'American Bandstand' host Dick Clark dies

'American Bandstand' host Dick Clark is dead, according to spokesman Paul Shefrin.

He was not a musician, but Clark was a rock-and-roll idol who was inducted in the Rock and Roll Hall of Fame for spreading the gospel of pop music.

As the host of "American Bandstand," he brought music to millions of teenagers in the 1950s without alienating their parents.

In its more than 30 years on television, "American Bandstand" featured the greatest pop performers. Artists like James Brown and Stevie Wonder made their debuts on the show thanks to Clark who ended the practice of using only white performers on television.

He became an entrepreneur in the process.

Clark hosted several game shows and became a commercial pitchman.

Dick Clark Productions created thousand of hours of television, particularly awards shows including the Golden Globes, the Daytime Emmy Awards and the Academy of Country Music Awards.

He appeared on many of the shows, most famously for years ringing in the new year, as host of "Dick Clark's New Year's Rockin' Eve."

Clark was unable to host in 2004 after suffering a stroke a few weeks before the show.

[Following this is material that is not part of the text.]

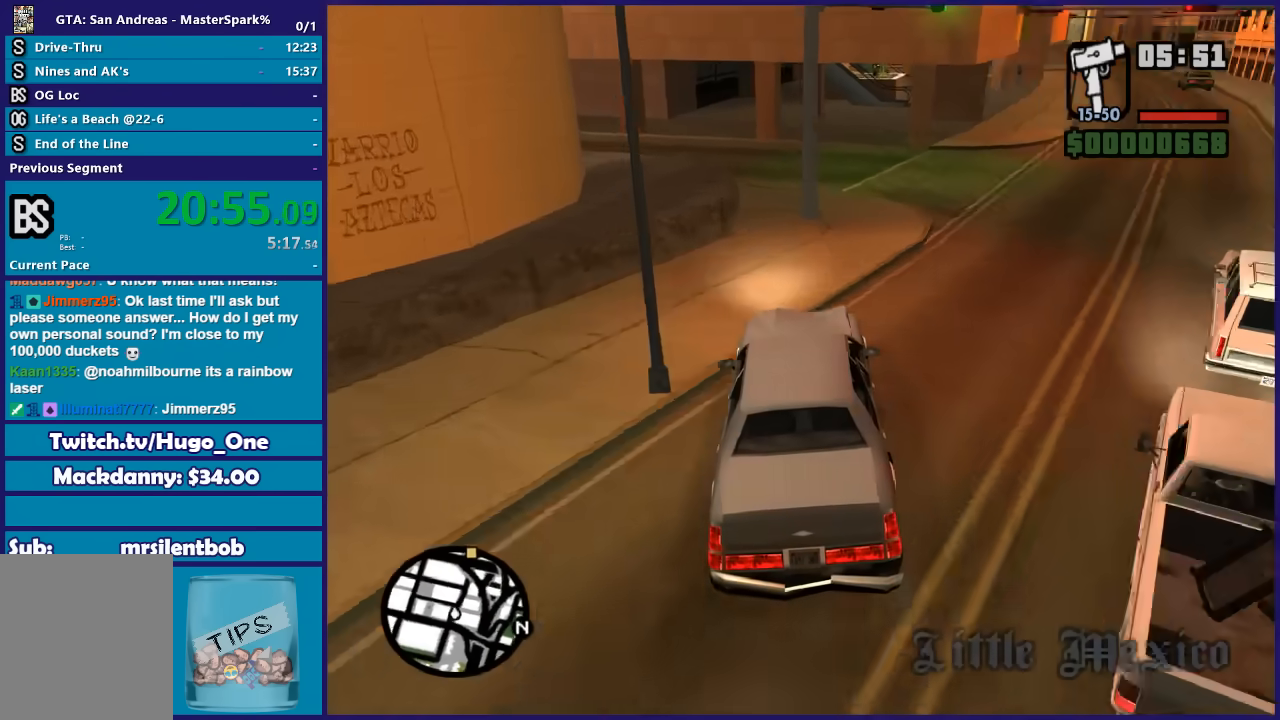
{"buttons": ["R2"], "left_stick": "right", "right_stick": "down", "button_events": [[33, "R2", "down"]]}
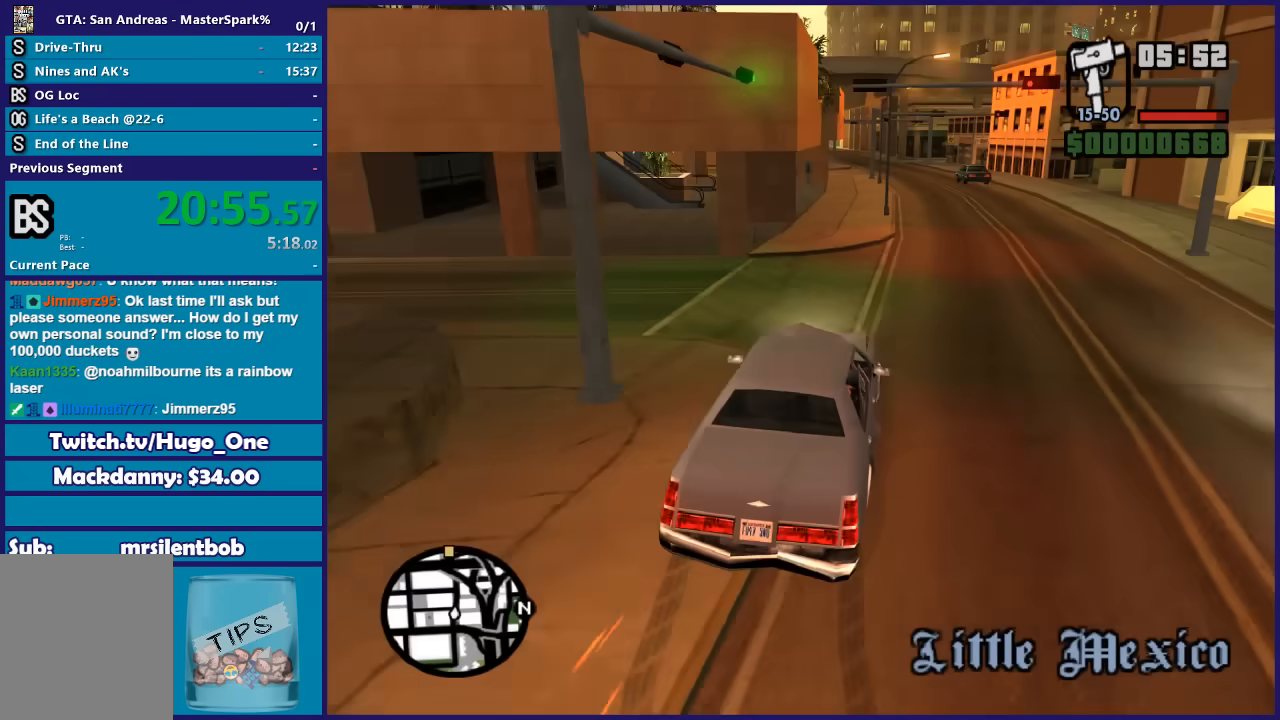
{"buttons": ["R2"], "left_stick": "right", "right_stick": "down-left", "button_events": []}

But he made a highly-anticipated return to the program in 2005. It was his first television appearance since the stroke.

Clark's youthful appearance earned him the nickname "America's oldest teenager." "Hey, the minute you grow up, the minute you mentally atrophy and freeze in time, you are old," Clark said.

Clark felt that rock and roll lasted so long because it has so many forms. He himself survived by embracing each new wave ensuring the enduring affection of generations of Americans.